Department of Pharmacology, College of Medicine and Department of Molecular Biology, Neuroscience Research Institute, Seoul National University, Seoul, Korea (S.-H.K., S.-J.J, Y.-H.S.), Department of Neuropsychiatry, Medical College of Inje University, Pusan, Korea (Y.-K.K., Y.-H.K.), and Laboratory for Molecular Biology, Central Institute for Mental Health, University of Heidelberg, Mannheim, Germany (C.H.)

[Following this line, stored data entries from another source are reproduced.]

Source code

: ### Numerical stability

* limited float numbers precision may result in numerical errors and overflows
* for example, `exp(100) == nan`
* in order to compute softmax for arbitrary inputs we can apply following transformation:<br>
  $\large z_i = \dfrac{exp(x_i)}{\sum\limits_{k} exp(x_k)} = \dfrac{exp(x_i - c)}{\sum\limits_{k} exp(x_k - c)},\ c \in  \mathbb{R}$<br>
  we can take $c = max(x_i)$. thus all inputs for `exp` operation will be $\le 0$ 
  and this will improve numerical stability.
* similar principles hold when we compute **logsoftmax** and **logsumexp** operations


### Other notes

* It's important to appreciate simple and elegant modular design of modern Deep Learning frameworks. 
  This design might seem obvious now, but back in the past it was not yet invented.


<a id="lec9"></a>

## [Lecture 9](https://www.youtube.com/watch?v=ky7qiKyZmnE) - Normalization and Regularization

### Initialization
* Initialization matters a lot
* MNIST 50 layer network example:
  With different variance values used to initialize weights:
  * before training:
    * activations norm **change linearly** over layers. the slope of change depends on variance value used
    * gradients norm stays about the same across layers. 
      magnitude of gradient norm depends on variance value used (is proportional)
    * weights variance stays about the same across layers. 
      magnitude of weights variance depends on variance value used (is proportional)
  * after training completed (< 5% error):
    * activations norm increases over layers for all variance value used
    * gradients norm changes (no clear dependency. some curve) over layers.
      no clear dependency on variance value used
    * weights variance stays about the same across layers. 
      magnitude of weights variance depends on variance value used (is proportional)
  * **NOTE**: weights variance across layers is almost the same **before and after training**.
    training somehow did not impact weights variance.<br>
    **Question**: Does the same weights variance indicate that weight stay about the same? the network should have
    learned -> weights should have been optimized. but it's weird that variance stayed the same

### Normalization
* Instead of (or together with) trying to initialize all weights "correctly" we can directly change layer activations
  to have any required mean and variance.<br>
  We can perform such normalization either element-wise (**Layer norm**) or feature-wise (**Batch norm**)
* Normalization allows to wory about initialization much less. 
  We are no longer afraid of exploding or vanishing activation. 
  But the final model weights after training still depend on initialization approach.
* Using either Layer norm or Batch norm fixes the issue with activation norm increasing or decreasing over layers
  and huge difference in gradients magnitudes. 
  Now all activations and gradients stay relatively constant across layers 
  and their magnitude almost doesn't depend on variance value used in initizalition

There is mounting evidence indicating that overexpression or aberrant processing of amyloid precursor protein (APP) is causally related to Alzheimer's disease. APP is principally cleaved within the amyloid  protein domain to release a large soluble ectodomain (APPs) that has been known to have a wide range of trophic and protective functions. Activation of phospholipase C-coupled receptors has been shown to increase the release of APPs through protein kinase C and calcium. Here we have examined whether nicotine can modulate the expression and processing of APP in PC12 cells. Treatment of PC12 cells with nicotine increased the release of a carboxyl-terminally truncated, secreted form of APP into the conditioned medium without affecting the expression level of APP mRNA. The effect of nicotine on the secretion of APPs is concentration (>50 µM)- and time (>2 hr)-dependent and attenuated by cotreatment with either mecamylamine, a specific nicotinic receptor antagonist, or EGTA, a calcium chelator, indicating calcium entry through the neuronal nicotinic acetylcholine receptor is essential in enhanced APPs release by nicotine. However, nicotine did not significantly change the amyloid  protein secretion from Swedish mutant APP-transfected PC12 cells. These results imply that nicotinic receptor agonist might be beneficial in the treatment of Alzheimer's disease by not only supplementing the deficient cholinergic neurotransmission but also stimulating the release of APPs.